Skeletal muscle plays an integral role in maintaining homeostasis across organ systems. Skeletal muscle is plastic, changing dynamically in response to physical activity, load, injury, illness, and ageing. The age-related loss of skeletal muscle strength, muscle mass, and physical performance (sarcopenia), has been associated with falls and fractures in older populations, and remains a largely undiagnosed condition. Beyond ageing, sarcopenia is associated with age-related diseases such as dementia, chronic obstructive pulmonary disease, and cardiovascular disease. In older adults, several of these diseases coincide with decline in muscle mass and whether this is caused by ageing or disease is largely unknown. However, a common feature underlying both conditions is inflammation.

Chronic inflammation, characterised by higher systemic cytokine and acute phase protein circulation, is not only linked to ageing ‘inflammaging‘ but also muscle mass loss. Tumor necrosis factor α (TNFα) released from diseased tissues has been shown to exert endocrine effects on skeletal muscle. In vitro studies have shown that TNFα is a key endocrine stimulus for contractile dysfunction in chronic inflammation and that the muscle derived reactive oxygen species (ROS) and nitric oxide (NO) participate in depressing specific force of muscle fibre, which can lead to muscle atrophy. Furthermore Interleukin (IL)-6, a key cytokine involved in low-grade chronic inflammation, has been shown to facilitate muscle atrophy via blunting muscle anabolism and energy homeostasis.
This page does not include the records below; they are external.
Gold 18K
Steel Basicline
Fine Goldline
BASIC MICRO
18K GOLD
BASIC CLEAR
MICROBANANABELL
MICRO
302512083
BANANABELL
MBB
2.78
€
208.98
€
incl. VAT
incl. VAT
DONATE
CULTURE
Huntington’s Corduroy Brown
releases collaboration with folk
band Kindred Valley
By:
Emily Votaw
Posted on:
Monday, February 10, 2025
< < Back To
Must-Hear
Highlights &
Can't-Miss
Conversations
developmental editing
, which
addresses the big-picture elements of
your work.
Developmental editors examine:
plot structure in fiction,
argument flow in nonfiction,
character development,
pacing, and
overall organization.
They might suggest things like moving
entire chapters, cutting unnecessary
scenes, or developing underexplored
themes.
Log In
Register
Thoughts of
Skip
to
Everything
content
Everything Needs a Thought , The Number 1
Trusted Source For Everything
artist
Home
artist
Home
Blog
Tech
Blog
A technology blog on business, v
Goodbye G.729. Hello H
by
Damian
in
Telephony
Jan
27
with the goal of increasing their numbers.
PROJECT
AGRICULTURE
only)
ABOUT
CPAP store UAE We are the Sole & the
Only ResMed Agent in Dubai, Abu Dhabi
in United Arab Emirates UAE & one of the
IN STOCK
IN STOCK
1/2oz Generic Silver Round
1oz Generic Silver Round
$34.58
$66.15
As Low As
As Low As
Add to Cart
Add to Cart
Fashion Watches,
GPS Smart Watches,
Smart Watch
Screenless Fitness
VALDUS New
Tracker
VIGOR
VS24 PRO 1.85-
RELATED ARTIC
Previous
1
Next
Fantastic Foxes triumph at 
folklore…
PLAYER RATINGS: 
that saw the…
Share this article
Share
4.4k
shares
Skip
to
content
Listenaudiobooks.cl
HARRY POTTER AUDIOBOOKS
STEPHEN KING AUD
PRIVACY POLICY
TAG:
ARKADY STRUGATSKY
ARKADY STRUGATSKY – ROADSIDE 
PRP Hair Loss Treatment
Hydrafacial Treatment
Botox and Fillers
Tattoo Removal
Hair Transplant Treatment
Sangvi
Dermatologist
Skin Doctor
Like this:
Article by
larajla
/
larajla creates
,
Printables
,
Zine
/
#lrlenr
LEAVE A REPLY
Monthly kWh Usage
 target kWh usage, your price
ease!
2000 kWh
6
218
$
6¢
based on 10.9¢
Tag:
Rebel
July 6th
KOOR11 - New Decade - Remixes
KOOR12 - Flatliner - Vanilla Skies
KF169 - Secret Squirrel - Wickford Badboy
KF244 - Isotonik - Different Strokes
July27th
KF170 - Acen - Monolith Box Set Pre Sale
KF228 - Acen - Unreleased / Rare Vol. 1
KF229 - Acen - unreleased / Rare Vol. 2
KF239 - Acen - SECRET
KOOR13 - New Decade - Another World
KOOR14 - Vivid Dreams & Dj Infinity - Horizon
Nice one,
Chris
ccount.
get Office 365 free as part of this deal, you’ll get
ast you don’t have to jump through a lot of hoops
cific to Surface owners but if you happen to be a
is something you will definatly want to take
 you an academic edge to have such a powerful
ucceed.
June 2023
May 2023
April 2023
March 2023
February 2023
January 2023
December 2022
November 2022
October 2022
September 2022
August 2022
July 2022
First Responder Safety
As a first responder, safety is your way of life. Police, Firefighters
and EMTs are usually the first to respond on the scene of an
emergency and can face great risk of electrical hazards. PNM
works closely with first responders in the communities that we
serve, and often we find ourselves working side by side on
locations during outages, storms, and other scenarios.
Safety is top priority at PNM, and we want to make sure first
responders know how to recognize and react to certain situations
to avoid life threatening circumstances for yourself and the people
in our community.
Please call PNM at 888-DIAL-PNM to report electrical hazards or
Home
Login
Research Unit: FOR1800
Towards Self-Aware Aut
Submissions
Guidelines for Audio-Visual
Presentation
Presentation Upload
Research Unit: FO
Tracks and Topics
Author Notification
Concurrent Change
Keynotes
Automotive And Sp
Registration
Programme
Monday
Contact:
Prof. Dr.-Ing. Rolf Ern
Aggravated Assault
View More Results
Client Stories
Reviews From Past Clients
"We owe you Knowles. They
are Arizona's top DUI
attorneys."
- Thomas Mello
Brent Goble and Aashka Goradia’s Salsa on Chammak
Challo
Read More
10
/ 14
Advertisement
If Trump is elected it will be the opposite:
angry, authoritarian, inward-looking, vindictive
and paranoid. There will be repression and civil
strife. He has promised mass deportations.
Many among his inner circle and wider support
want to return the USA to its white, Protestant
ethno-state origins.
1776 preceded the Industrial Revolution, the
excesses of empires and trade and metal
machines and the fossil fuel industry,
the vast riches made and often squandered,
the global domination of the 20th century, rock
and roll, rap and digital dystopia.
The aim of this systematic review and meta-analysis was to determine the relationship between systemic inflammation, muscle strength, and/or muscle mass in adults. Overall, 168 articles; 149 cross-sectional articles (n = 76,899 participants, 47.0% male) and 19 longitudinal articles (n = 12,295 participants, 31.9% male) met inclusion criteria. Independent of disease state, higher levels of C reactive protein (CRP), Interleukin (IL)-6, and Tumor necrosis factor (TNF)α were associated with lower handgrip and knee extension strength and muscle mass. Furthermore, higher levels of systemic inflammatory markers appeared to be associated with lower muscle strength and muscle mass over time.